Hockaday missed out on the play-off final, forced to watch from the bench as Town secured their passage to the First Division and that misery was soon to be compounded over a conversation with Andy Rowland in the toilet at Miami airport.

“I went to America, with my wife, as a top league player, and on the way back, in the most incredible of coincidences, I met Andy Rowland in the airport toilets,” he said.

“I went up to him and said ‘Andy how are you doing?’ and he just looked at me and said ‘you don’t know do you’.

“He told me we had been relegated two leagues and those six hours back from Miami airport were a nightmare.

“I had gone as a top division player and was coming back as a Second Division player.

“I came back and there were demonstrations and eventually we got reinstated into the Second Division.
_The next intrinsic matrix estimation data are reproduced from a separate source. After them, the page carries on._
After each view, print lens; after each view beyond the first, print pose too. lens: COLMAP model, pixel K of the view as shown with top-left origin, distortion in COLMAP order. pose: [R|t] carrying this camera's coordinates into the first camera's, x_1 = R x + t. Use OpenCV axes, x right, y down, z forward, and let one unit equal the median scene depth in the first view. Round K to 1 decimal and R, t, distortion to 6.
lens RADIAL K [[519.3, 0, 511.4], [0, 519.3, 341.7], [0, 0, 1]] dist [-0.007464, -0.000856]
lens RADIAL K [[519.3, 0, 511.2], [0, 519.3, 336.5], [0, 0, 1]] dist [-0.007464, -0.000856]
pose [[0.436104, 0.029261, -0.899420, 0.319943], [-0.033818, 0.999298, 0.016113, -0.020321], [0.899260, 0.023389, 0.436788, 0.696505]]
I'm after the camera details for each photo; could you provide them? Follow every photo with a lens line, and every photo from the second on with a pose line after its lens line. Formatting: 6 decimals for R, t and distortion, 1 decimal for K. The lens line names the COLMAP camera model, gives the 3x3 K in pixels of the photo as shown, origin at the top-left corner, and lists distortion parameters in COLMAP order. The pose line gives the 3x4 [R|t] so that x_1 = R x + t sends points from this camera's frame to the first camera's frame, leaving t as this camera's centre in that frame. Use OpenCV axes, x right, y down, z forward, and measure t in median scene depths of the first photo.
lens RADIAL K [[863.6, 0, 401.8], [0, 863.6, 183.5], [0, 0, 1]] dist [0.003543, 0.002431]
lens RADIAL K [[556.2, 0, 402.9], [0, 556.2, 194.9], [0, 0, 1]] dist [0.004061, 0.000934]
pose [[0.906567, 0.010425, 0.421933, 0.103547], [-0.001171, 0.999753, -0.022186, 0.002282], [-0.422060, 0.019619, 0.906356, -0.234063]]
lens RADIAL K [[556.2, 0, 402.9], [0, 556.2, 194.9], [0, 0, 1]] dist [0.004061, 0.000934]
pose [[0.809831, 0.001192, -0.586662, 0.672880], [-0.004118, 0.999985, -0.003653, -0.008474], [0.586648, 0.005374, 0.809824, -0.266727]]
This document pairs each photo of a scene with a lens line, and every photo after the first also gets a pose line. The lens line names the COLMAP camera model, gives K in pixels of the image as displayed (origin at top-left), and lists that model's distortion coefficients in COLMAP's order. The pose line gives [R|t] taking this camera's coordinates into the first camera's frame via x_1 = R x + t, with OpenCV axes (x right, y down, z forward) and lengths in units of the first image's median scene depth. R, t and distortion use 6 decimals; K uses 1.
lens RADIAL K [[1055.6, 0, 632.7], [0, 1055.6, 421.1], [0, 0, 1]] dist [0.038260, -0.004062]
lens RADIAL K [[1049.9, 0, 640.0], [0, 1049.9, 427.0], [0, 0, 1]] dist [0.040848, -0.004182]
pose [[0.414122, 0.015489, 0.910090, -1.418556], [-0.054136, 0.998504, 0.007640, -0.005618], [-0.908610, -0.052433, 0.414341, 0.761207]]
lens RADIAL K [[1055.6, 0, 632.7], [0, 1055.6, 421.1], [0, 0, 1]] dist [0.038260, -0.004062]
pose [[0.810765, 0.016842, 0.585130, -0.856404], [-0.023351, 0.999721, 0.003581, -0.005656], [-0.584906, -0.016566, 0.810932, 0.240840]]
“As I understand it they were told they were going to be hit by a big fine, but because we weren’t a big-hitting club they decided to throw the book at us.

“That was a really sour part and I thought the football authorities let football down, let alone Swindon Town, and it left a bad taste in my mouth.”

Hockaday was in demand as a player that summer, having helped Swindon to their three promotions, but having made only 11 appearances in the previous year found himself in the squad to play Hull City.

However, after the game, rather than getting on the team bus back he ended up on the pitch with Hull manager Stan Ternent and ended up signing for three years to close the book on his time at Swindon Town.